Spare your CPU Cycles
There is a time and a place for good engineering; but also one for emergency solutions. So we just threw a bigger instance at the problem until it stabilized. As it happens we required an extra-large instance ($400+ a month just to keep it running), but once the traffic peak is over a medium instance (rather $115 after the recent price cuts) or perhaps even a small one should be enough.
And of course we will pay our technical debt in due time. But not just now.
Build a Secure Base
This is the thorniest point of all: security on the whole installation was not horrible, but not excellent either. Too many open ports, too many exposed software, too many passwords. The attack surface was just too large.

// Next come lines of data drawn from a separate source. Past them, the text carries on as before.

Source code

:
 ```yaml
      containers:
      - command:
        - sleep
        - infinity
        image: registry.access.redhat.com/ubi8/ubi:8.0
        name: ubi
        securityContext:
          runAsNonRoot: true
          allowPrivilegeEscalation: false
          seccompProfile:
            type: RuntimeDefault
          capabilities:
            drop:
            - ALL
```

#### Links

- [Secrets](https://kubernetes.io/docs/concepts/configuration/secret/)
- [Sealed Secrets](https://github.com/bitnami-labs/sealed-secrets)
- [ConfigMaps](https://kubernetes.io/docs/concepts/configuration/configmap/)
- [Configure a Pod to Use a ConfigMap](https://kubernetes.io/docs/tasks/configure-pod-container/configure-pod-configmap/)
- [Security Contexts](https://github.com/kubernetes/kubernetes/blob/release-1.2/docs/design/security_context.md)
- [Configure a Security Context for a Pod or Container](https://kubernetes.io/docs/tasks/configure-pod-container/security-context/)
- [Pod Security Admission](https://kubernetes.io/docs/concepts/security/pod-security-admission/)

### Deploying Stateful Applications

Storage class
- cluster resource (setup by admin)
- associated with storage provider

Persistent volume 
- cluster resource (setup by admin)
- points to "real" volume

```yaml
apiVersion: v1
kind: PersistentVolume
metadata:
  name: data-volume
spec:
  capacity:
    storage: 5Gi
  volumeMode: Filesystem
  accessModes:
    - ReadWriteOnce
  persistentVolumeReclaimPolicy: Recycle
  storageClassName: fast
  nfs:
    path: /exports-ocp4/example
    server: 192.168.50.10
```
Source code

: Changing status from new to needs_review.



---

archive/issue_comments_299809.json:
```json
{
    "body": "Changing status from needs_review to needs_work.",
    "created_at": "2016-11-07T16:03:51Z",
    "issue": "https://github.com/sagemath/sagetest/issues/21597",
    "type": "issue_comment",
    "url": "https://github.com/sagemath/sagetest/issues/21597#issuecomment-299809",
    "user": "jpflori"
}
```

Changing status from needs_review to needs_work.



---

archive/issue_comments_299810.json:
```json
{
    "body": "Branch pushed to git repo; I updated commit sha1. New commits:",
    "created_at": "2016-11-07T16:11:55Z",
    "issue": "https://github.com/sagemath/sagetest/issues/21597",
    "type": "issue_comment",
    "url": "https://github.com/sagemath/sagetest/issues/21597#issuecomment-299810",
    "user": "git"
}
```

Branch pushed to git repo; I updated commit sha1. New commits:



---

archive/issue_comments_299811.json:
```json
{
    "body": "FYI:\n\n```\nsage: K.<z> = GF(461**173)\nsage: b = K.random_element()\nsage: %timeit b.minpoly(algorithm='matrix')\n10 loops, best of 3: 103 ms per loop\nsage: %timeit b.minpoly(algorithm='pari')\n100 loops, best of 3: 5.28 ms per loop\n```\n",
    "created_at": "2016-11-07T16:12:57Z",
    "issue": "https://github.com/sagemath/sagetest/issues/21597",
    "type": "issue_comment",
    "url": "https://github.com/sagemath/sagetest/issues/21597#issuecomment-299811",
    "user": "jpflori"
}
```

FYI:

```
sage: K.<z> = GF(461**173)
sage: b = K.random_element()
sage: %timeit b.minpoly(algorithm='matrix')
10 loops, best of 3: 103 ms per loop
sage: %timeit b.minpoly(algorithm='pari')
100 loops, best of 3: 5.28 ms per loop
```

Before you all fire up your favorite terminal application and try to crack the site, note that we did take the time to secure MySQL and Apache, and have closed the most glaring holes after the traffic rush. Now you can shop at the site confidently.
The End Result
My initial estimation was two to five hours; it took us a little over 2:00 to get it running. Some pre-existing issues with the site images resulted in an additional hour trying to solve it, while the Amazon machine was already dealing with all the incoming traffic. The new extra-large instance was robust and doing its job (as well it should).
Unfamiliar operating system, database, frameworks, web application. How did so many wrongs make a right? For starters the initial application may not have been designed with performance in mind, but it was well crafted and easy to migrate. All modules were standard and didn’t depend on quirky local configurations. The configuration was all stored in a few easy to locate files.
Linux (and Amazon Linux in particular) is an excellent sysadmin environment, with great tools and easy to set up and configure. No time lost on graphical installers, and we did not have to
./configure && make && make install at any point because most things were a
yum install away.
But the key point is: the cloud (and Amazon’s cloud in particular) lets us solve our problems in due time, as we see fit. The almost instantaneous capacity of reaction to outside events is invaluable for a small business. We have not leveraged the power to automate yet, but all in due course. And be sure to pay us a visit at mamamandame.com! especially if you are a Spanish expatriate pining for some jamón ibérico. Just don’t look surprised if you come in from a high-traffic site and find the site down; we may yet have to go for a Cluster compute instance.